**Dataset content:**
--------

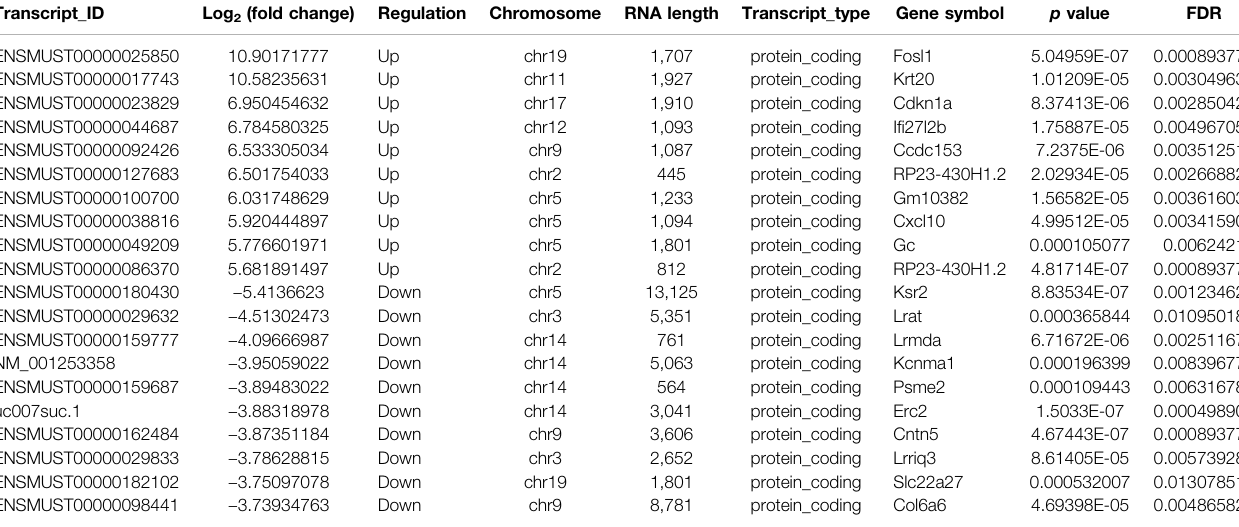
TABLE 2 | Top 20 differently methylated mRNAs in the kidneys after cisplatin treatment. Log 2 (fold change) Regulation Chromosome RNA length Transcript_type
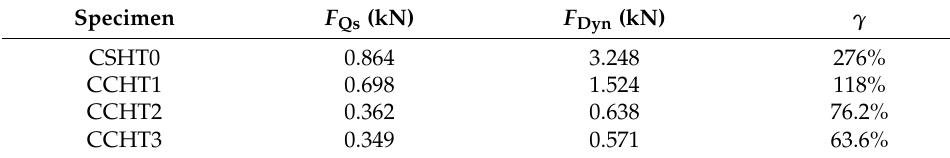
Table 3. Comparison between quasi-static and dynamic initial peak force.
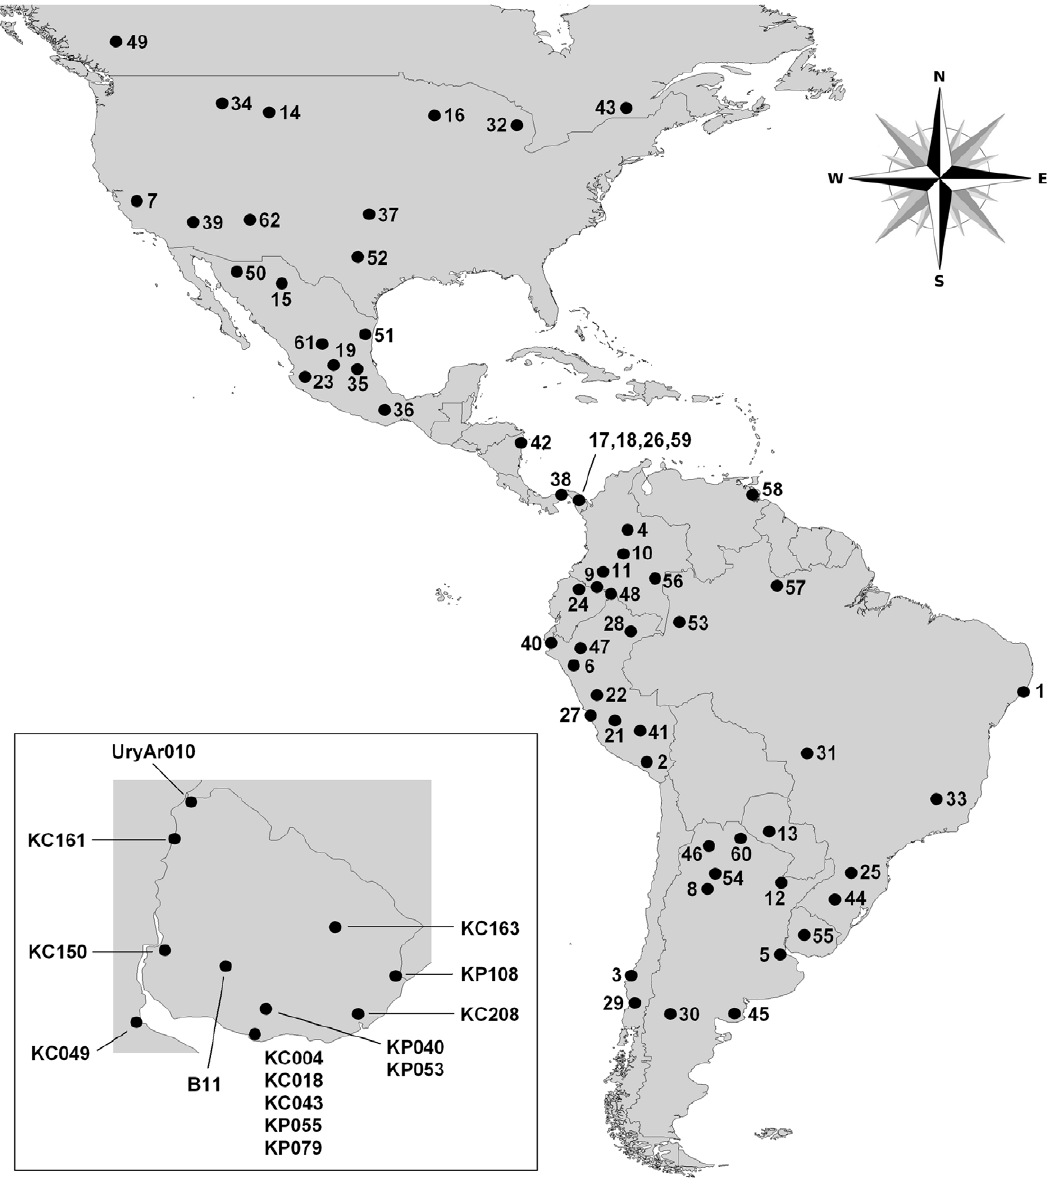
Figure 1. Geographic location of the populations carrying haplogroup C1d. The numbers correspond to those found in Table S1. Inset: Birthplaces of the individuals whose sequences were obtained in this study (see Table 1 for details).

--------

Write out the data exactly, but not its pictures.

TABLE 2 | Top 20 differently methylated mRNAs in the kidneys after cisplatin treatment. Log 2 (fold change) Regulation Chromosome RNA length Transcript_type
Table 3. Comparison between quasi-static and dynamic initial peak force.
Figure 1. Geographic location of the populations carrying haplogroup C1d. The numbers correspond to those found in Table S1. Inset: Birthplaces of the individuals whose sequences were obtained in this study (see Table 1 for details).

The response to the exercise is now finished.